明堂修造,雖然展現了辛周工匠的巧技,卻也實打實的是用冬工的血汗一磚一瓦搭成。

但楊菀之已經吃了兩次虧,深知官場水深,即便自己只是個七品小官,已經如履薄冰,不由出言提醒道:“東都畢竟是天子腳下,月公子慎言。”

“我說什麼了?”月無華滿不在乎地攤手,“若這東都連我這個殘廢隨口吟一句詩懷念一下邊疆生活都容不得,未免也太可笑了。”

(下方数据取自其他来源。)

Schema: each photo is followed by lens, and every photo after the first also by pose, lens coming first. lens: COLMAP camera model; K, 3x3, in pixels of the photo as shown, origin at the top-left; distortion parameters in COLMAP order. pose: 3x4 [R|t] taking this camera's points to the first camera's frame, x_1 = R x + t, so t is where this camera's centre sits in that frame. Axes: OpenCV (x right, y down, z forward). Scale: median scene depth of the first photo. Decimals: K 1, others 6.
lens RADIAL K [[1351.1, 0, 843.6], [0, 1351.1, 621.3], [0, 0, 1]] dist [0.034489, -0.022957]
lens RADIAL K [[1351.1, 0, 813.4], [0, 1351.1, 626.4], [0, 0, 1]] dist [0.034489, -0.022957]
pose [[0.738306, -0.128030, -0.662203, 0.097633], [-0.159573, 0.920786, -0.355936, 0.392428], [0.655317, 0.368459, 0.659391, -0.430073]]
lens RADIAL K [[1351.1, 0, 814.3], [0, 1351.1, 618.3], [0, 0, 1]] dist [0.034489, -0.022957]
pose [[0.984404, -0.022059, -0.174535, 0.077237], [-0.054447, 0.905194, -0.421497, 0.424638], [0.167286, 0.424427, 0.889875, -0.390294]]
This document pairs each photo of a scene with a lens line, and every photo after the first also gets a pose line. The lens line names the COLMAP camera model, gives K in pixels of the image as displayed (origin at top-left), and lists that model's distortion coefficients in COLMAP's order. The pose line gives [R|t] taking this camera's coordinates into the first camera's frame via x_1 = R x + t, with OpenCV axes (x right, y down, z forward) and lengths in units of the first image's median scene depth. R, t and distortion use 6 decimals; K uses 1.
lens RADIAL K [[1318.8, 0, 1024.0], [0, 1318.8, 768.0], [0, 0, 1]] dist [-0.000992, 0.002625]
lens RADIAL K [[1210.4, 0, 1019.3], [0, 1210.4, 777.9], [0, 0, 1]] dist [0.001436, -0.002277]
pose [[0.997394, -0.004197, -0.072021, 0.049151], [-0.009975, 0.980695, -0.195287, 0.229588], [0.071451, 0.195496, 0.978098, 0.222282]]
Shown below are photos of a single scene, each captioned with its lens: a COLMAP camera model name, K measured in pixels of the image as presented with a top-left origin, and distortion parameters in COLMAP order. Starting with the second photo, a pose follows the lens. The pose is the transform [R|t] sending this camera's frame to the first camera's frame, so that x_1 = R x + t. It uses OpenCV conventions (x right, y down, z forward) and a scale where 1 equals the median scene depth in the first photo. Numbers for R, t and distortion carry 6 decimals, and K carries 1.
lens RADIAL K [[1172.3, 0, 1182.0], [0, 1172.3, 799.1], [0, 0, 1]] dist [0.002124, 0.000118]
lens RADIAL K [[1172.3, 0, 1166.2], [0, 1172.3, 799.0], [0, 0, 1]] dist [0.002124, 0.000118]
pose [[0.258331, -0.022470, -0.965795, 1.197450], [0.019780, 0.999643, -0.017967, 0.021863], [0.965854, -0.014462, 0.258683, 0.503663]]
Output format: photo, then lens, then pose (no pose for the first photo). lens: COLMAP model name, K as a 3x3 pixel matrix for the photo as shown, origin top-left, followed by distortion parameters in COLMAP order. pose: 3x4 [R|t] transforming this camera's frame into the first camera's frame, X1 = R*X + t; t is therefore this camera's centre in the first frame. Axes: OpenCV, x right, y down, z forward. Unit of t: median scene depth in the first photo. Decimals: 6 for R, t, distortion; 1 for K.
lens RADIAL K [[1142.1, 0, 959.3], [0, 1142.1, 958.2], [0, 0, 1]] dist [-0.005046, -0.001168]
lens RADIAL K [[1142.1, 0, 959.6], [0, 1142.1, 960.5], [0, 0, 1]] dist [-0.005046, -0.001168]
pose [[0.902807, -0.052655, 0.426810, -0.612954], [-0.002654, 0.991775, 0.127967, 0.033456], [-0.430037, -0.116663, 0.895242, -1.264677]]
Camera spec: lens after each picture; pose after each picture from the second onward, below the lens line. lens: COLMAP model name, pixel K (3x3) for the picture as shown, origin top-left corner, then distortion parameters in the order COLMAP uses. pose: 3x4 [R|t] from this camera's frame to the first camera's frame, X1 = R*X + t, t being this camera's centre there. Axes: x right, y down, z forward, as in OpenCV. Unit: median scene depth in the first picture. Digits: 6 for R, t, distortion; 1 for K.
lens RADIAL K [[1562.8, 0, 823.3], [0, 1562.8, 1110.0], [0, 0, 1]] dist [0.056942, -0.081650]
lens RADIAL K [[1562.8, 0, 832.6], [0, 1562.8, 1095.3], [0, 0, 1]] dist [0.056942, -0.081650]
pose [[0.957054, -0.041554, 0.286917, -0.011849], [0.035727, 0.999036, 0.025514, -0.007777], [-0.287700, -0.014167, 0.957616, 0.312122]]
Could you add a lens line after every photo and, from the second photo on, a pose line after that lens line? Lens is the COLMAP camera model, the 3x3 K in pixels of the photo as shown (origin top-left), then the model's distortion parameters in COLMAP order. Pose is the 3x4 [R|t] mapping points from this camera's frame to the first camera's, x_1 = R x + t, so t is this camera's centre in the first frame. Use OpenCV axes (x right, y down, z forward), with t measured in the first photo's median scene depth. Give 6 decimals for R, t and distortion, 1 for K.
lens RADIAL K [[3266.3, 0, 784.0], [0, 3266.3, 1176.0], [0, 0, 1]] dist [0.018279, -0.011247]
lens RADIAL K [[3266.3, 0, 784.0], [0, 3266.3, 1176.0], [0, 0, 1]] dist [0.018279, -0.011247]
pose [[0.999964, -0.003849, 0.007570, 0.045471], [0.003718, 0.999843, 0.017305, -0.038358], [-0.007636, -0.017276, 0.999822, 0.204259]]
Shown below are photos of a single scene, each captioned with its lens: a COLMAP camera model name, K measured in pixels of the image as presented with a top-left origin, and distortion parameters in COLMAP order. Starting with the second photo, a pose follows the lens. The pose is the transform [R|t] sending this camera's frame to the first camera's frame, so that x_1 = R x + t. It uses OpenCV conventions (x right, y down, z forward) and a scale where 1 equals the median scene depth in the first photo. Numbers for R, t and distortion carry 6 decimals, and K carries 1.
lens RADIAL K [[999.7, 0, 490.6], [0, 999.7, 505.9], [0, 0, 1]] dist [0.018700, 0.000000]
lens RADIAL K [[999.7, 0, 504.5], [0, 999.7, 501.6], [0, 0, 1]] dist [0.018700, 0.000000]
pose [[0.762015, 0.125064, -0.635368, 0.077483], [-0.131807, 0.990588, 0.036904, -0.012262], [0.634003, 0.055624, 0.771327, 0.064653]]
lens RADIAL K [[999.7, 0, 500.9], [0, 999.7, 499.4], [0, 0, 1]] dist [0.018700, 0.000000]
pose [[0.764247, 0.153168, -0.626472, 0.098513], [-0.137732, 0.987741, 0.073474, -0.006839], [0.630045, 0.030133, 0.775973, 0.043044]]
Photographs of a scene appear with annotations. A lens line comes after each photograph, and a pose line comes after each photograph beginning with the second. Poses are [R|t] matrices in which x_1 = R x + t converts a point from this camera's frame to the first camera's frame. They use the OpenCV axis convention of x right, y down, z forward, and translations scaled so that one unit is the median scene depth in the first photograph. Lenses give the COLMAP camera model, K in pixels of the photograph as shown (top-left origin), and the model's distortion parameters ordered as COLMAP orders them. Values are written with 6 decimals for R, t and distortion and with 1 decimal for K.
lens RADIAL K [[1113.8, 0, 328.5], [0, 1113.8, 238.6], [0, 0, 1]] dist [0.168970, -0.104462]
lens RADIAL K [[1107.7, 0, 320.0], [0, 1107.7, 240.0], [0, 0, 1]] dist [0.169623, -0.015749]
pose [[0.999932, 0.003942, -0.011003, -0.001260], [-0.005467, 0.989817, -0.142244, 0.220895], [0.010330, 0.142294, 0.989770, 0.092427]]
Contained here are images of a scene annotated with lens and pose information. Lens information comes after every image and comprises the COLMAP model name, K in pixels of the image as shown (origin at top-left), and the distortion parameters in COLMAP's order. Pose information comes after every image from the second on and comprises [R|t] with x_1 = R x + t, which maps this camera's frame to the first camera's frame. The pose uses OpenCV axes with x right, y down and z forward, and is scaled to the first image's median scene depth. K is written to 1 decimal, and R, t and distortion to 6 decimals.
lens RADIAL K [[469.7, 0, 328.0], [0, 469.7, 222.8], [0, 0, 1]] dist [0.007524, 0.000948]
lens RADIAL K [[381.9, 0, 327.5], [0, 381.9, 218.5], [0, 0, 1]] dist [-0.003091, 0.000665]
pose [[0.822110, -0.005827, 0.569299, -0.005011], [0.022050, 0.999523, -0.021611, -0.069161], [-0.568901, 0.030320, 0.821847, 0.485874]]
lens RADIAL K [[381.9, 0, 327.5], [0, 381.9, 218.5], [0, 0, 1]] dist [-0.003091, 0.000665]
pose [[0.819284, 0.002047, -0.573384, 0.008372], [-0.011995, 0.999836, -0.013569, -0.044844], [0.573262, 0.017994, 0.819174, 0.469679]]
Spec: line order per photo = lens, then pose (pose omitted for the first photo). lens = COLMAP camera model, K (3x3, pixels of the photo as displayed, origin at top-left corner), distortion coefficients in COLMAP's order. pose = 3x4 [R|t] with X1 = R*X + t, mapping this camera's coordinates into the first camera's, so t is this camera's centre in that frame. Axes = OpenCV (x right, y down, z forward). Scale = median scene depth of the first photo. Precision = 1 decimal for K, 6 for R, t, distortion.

他說完,身體微微前傾,一雙琥珀色的眸子直視著楊菀之的雙眼,在這雙眼睛的注視下,好像你心中的一切雜念都被他看穿了一般:“其實楊工也是這樣想的吧?”

被月無華這樣看著,楊菀之下意識向後仰了仰身子,張口,卻還是止於默然。

月無華嘆了一口氣,突然開口喊道:“雁書,一會兒你將我放到將軍府門口,然後送二位去營造司。”

“是。”車伕答道。

將軍府很快就到了,月無華衝楊菀之和吉利點點頭:“在下身體不適,便不陪二位了,二位也好生休息。”

雁書上前要扶月無華下車,楊菀之見月無華起身艱難,下意識地搭了把手:“月公子,小心些。”

忽然被小姑娘一扶,月無華微微晃了神。楊菀之和吉利已經先一步下車,連同雁書一道伸手託著月無華。月無華下車的時候,長髮滑過楊菀之的指尖,留下一絲癢意。他只是虛虛地扶了一下吉利的肩膀,然後接過雁書遞來的柺杖,嘴上還不忘調笑道:“這柺杖都和小芋艿差不多高了。”

月無華這一起身,屬實把楊菀之和吉利都驚到了,月無華身長近七尺,楊菀之將將夠到他肩膀,確實是和他的柺棍一樣長。月無華衝吉利和楊菀之擺了擺手,叫他倆上車,自己拄著拐進了將軍府。楊菀之望著月無華的背影,若有所思地點了點頭。